Quanto aos aspectos sociais do exercício da sexualidade, o normal é aquilo que foi
esboçado linhas atrás, ou seja, a prática heterossexual por casais com as
características descritas. O que foge a essas normas é denominado de "desvio"
(como a gerontofilia e a homossexualidade, por exemplo), "parafilia" (como o
sadoma-so-quismo) ou até mesmo de "perversão" (a necrofilia, por exemplo),
embora essa nomenclatura ainda não seja bem universalizada, havendo os que
denominam de "desvio" o que outros chamam de "parafilia", e vice-versa.
É no componente psicológico do exercício da sexualidade, no entanto, que, em
nosso ver, existem mais dificuldades em conceituar-se o normal. Na verdade, para
saber se nossa sexualidade está sendo normalmente exercida, deve-se responder a
indagação sobre se é ela satisfatória. Estou contente com minha sexualidade?
Exerço-a prazerosamente? Estou satisfeito com a frequência e com a maneira em
que a exerço?
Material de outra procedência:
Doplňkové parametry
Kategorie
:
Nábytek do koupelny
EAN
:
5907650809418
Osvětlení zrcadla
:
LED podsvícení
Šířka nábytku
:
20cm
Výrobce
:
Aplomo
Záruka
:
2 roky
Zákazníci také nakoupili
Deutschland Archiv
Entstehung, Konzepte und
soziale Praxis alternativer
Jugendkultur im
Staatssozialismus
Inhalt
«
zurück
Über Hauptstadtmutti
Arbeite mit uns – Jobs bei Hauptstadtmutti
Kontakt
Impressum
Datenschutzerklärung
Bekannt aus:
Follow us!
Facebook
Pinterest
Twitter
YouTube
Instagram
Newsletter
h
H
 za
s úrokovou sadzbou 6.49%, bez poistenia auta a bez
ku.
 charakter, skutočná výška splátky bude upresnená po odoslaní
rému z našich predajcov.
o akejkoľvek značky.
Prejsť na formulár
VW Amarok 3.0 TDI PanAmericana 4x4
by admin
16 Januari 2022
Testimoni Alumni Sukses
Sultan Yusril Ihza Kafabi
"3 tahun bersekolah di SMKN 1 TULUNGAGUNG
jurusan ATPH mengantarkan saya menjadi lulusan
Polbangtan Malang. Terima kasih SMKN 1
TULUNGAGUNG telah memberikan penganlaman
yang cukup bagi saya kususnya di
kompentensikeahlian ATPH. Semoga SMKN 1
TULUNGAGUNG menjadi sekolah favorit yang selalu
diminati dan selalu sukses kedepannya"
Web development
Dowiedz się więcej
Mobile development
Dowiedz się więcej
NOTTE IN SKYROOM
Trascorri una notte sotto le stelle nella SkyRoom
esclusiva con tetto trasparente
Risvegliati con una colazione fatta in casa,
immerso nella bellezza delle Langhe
Minha parceira (ou meu parceiro), por quem tenho afeto e a quem
me é importante satisfazer, está feliz com esses parâmetros? A isso, a essa
satisfação com o exercício da própria sexualidade, costuma-se denominar de
"adequação sexual". Quando essa adequação não existe, ou seja, quando está
insatisfeito com a prática da sexualidade, denomina-se a isso de "inadequação
sexual", que em última análise é o objetivo de todas as correntes de terapia sexual,
quer as de fundo orgânico, quer as de fundamentação psicológica.